-- Start Extract provided --

Two anecdotes from John Bailey about himself and Ribicoff I think perfectly describe the differences between them and the way they complemented each other. First, on Ribicoff: Bailey describes a meeting in Augusta, Maine, at very beginning of the campaign for President—November, 1959—where early supporters were thrashing out issues up a united consensus for Kennedy among New England politician, issues like incipient support in northern New England for the candidacy of Missouri Senator Stuart Symington. After the meeting broke up at two-thirty or so in the morning, it was raining, says Bailey, “as only it can rain in New England in November.” Bailey & Ribicoff got on the plane with Kennedy to fly back to Hyannisport for a follow-up post-mortem. Ribicoff, says Bailey, “was a meticulous dresser . . .When we got off that plane at the Hyannis Airport, the rain was not coming down, the rain was going sideways. Abe got off that plane first, got down and stepped into a puddle of water over the top of his shoes, his beautiful grey fedora blew off into another puddle! He turned to me and said: ‘What am I doing here?’ I said: “Well, you wanted to be on the campaign trail!”

-- End Extract provided --
-- Start Listed records --

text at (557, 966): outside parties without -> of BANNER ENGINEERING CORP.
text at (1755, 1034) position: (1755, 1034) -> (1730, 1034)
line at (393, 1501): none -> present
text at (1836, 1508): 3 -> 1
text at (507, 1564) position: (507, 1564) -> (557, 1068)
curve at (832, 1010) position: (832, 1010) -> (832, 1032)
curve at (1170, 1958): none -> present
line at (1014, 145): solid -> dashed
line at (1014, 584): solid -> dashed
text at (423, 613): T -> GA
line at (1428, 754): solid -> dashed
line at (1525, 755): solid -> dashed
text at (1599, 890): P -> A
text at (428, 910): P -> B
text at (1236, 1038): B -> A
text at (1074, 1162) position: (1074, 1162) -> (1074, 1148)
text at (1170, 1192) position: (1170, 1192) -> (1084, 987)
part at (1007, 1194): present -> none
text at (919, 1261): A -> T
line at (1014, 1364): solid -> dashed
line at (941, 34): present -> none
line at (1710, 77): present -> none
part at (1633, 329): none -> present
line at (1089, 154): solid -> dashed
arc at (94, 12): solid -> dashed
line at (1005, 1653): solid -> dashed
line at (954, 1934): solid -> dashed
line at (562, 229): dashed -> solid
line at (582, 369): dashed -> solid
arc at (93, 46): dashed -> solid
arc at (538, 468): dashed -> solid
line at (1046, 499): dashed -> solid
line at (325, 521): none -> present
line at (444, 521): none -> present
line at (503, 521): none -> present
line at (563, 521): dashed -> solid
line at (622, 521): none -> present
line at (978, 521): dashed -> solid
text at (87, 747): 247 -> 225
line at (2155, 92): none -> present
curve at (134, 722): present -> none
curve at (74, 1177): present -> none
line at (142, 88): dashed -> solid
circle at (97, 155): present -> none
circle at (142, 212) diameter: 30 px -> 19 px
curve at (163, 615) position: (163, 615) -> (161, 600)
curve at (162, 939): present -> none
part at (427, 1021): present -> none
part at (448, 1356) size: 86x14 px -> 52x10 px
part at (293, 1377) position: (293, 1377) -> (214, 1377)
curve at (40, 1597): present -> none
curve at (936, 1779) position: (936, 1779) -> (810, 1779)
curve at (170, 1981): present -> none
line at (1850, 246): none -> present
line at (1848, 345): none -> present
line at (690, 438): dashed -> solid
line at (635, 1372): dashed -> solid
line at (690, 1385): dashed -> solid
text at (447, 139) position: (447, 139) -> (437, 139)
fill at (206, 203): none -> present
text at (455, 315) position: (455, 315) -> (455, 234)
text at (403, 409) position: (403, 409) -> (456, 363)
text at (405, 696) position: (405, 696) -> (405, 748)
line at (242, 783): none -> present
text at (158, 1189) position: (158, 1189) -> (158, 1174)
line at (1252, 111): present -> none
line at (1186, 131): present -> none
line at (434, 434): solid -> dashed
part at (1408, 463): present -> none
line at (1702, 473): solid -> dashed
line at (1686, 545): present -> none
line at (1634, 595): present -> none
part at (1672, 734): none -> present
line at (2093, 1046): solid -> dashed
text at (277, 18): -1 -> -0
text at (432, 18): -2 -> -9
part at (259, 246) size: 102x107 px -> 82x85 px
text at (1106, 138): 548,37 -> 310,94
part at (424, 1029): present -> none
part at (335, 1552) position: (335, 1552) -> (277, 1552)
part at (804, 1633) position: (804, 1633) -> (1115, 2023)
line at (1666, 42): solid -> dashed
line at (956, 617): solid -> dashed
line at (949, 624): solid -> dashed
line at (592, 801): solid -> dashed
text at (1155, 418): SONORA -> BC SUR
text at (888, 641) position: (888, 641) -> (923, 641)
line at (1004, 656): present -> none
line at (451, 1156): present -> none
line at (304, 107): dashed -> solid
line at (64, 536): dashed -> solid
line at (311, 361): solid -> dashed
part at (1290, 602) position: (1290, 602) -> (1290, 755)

-- End Listed records --

Carry on the account of John Bailey's anecdotes about himself and Ribicoff, picking up right after its last sentence.

### Exercise result
And here’s Bailey’s telling story about himself: “One time we were out in North Dakota, it was cold, and I was struggling with briefcases and suitcases. Kennedy turned to me and said, ‘You know, you’ve been in this political business a long time . . . but you haven’t progressed very far; you are still carrying the bags for the candidate.’ I said: ‘Yes, but when I used to carry bags of the candidate who was running for alderman, that was on thing. Now I’m carrying the bags for a man who’s running for President.’”
Though Bailey and Ribicoff were with Kennedy early, they were not part of the “inner circle”; both were older than Kennedy, Bailey by more than a dozen years, Ribicoff by seven; they had built their own base; they “loaned” it to Kennedy and Kennedy recognized this by spending some of the most critical hours of the 1960 campaign in Connecticut, a state which he was bound to carry whether he made a campaign appearance there or not.
That trip was made famous by the following passage in Teddy White’s The Making of the President, 1960:
“It was 12:30 in the morning of Sunday, November 6th, when John F. Kennedy finally returned home to New England for the last effort of his campaign.
“For many years John Bailey of Connecticut had been waiting for this day. . . . He and Ribicoff had assured Kennedy that their state . . . was going to be safe—but they wanted their one day of show, too.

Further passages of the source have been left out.